Gwałtownie poderwała głowę, szukając go wzrokiem, a w jej oczach malował się strach.

- Niestety tak jest. - Wzruszył ramionami.

Rhalina podniosła się i wróciła do konia. Oparła stopę o strzemię i podciągnęła się, siadając bokiem na swym damskim siodle. Corum, nieporuszony, wpatrywał się w kwiaty i trawę podnoszące się powoli w miejscach, gdzie stąpała po nich Rhalina.

- Niestety tak jest - powtórzył.

Westchnął i zawrócił konia w kierunku wybrzeża.

- Lepiej już jedźmy - powiedział cicho. - Zanim morze zaleje groblę.

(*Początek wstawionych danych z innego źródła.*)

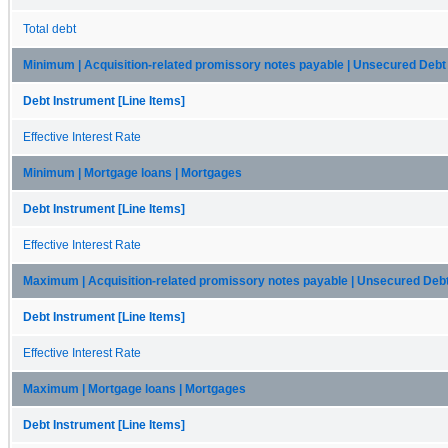
Total debt
Minimum | Acquisition-related promissory notes payable | Unsecured Debt
Debt Instrument [Line Items]
Effective Interest Rate
Minimum | Mortgage loans | Mortgages
Debt Instrument [Line Items]
Effective Interest Rate
Maximum | Acquisition-related promissory notes payable | Unsecured Deb
Debt Instrument [Line Items]
Effective Interest Rate
Maximum | Mortgage loans | Mortgages
Debt Instrument [Line Items]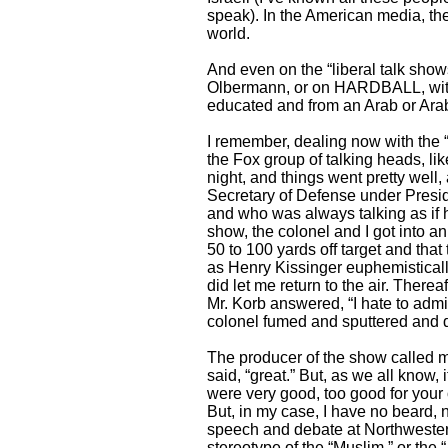
speak). In the American media, ther
world.
And even on the “liberal talk sho
Olbermann, or on HARDBALL, with 
educated and from an Arab or Arab
I remember, dealing now with the 
the Fox group of talking heads, lik
night, and things went pretty wel
Secretary of Defense under Presid
and who was always talking as if he
show, the colonel and I got into an
50 to 100 yards off target and that 
as Henry Kissinger euphemistically 
did let me return to the air. Ther
Mr. Korb answered, “I hate to admit
colonel fumed and sputtered and d
The producer of the show called m
said, “great.” But, as we all kno
were very good, too good for your 
But, in my case, I have no beard, 
speech and debate at Northwestern 
stereotype of the “Muslim,” or the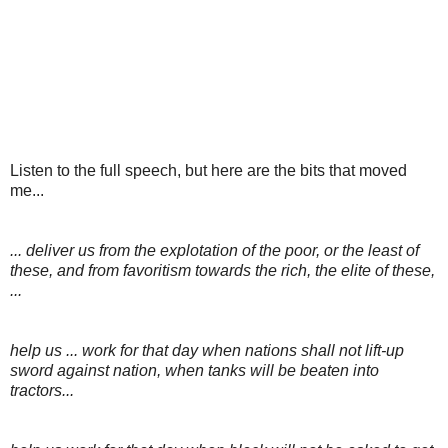
Listen to the full speech, but here are the bits that moved
me...
... deliver us from the explotation of the poor, or the least of
these, and from favoritism towards the rich, the elite of these,
...
help us ... work for that day when nations shall not lift-up
sword against nation, when tanks will be beaten into
tractors...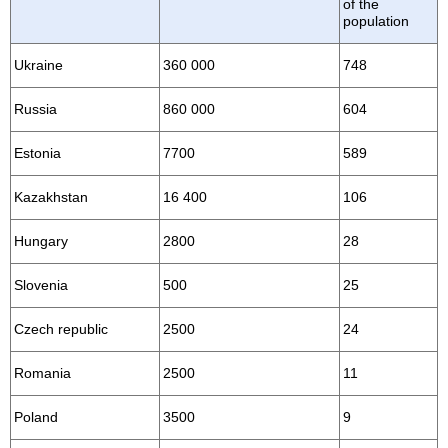
of the
population
Ukraine
360 000
748
Russia
860 000
604
Estonia
7700
589
Kazakhstan
16 400
106
Hungary
2800
28
Slovenia
500
25
Czech republic
2500
24
Romania
2500
11
Poland
3500
9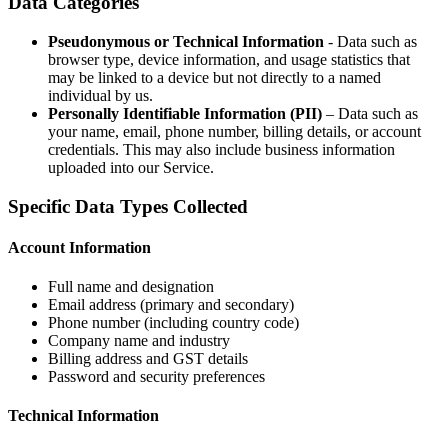
Data Categories
Pseudonymous or Technical Information
- Data such as
browser type, device information, and usage statistics that
may be linked to a device but not directly to a named
individual by us.
Personally Identifiable Information (PII)
– Data such as
your name, email, phone number, billing details, or account
credentials. This may also include business information
uploaded into our Service.
Specific Data Types Collected
Account Information
Full name and designation
Email address (primary and secondary)
Phone number (including country code)
Company name and industry
Billing address and GST details
Password and security preferences
Technical Information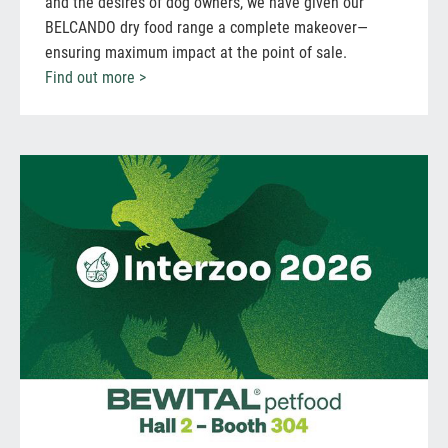
and the desires of dog owners, we have given our
BELCANDO dry food range a complete makeover—
ensuring maximum impact at the point of sale.
Find out more >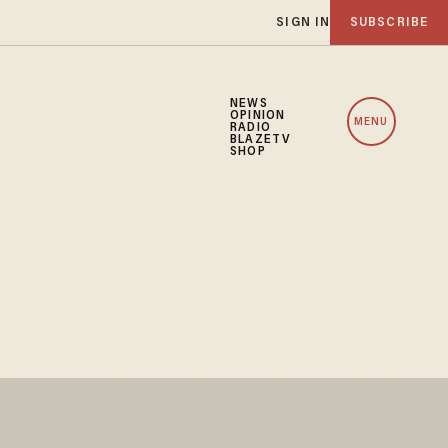
SIGN IN
SUBSCRIBE
NEWS
OPINION
MENU
RADIO
BLAZETV
SHOP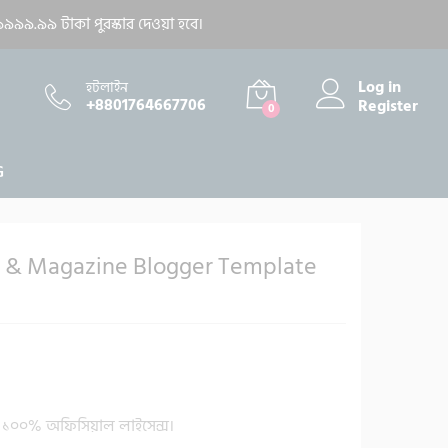
400.00
৳
Add to cart
৯৯৯.৯৯ টাকা পুরস্কার দেওয়া হবে।
1,900.00
৳
Log in
হটলাইন
+8801764667706
Register
0
G
& Magazine Blogger Template
১০০% অফিসিয়াল লাইসেন্স।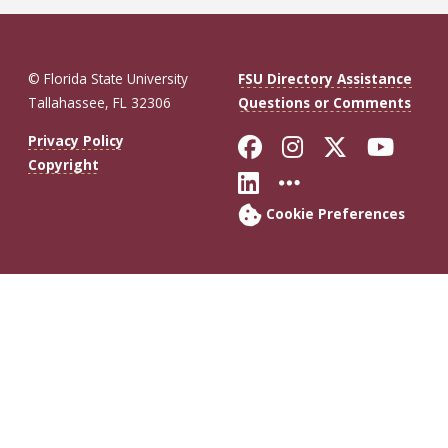
© Florida State University
FSU Directory Assistance
Tallahassee, FL 32306
Questions or Comments
Like Florida St
Follow Flor
Follow F
Foll
Privacy Policy
Copyright
Connect with Fl
More FSU So
Cookie Preferences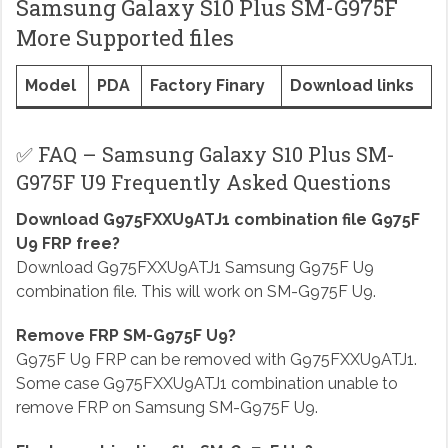
Samsung Galaxy S10 Plus SM-G975F
More Supported files
Model
PDA
Factory Finary
Download links
✅ FAQ – Samsung Galaxy S10 Plus SM-
G975F U9 Frequently Asked Questions
Download G975FXXU9ATJ1 combination file G975F
U9 FRP free?
Download G975FXXU9ATJ1 Samsung G975F U9
combination file. This will work on SM-G975F U9.
Remove FRP SM-G975F U9?
G975F U9 FRP can be removed with G975FXXU9ATJ1.
Some case G975FXXU9ATJ1 combination unable to
remove FRP on Samsung SM-G975F U9.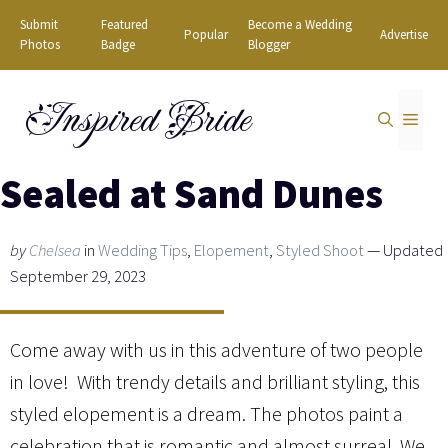
Skip
Submit
Featured
Become a Wedding
Popular
Advertise
to
Photos
Badge
Blogger
content
Inspired Bride
MEN
Sealed at Sand Dunes
by
Chelsea
in
Wedding Tips
,
Elopement
,
Styled Shoot
— Updated
September 29, 2023
Come away with us in this adventure of two people
in love! With trendy details and brilliant styling, this
styled elopement is a dream. The photos paint a
celebration that is romantic and almost surreal. We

Wkrótce wyjechali z lasu i truchtem skierowali się wzdłuż brzegu. Morze zagarnęło już spory obszar białego piasku. W oddali ujrzeli naturalną groblę prowadzącą poprzez mielizny w kierunku góry, na której wznosił się Zamek Moidel - najdalszy i całkowicie zapomniany bastion cywilizacji Lywm-an-Eshu. Niegdyś budowla wznosiła się pośród lasów kraju Lywm-an-Esh, ale przez lata morze pochłonęło wielkie obszary, odcinając zamek od lądu stałego.

Ptaki morskie nawoływały się, krążąc po bezchmurnym niebie, niekiedy nurkując, by złowić rybę, a potem powrócić ze zdobyczą w dziobie do gniazd ukrytych pośród skał Góry Moidel. Kopyta koni wyrzucały w górę piasek albo rozpryskiwały płytką wodę, gdy zbliżali się do przesmyku, który miał niebawem zalać przypływ.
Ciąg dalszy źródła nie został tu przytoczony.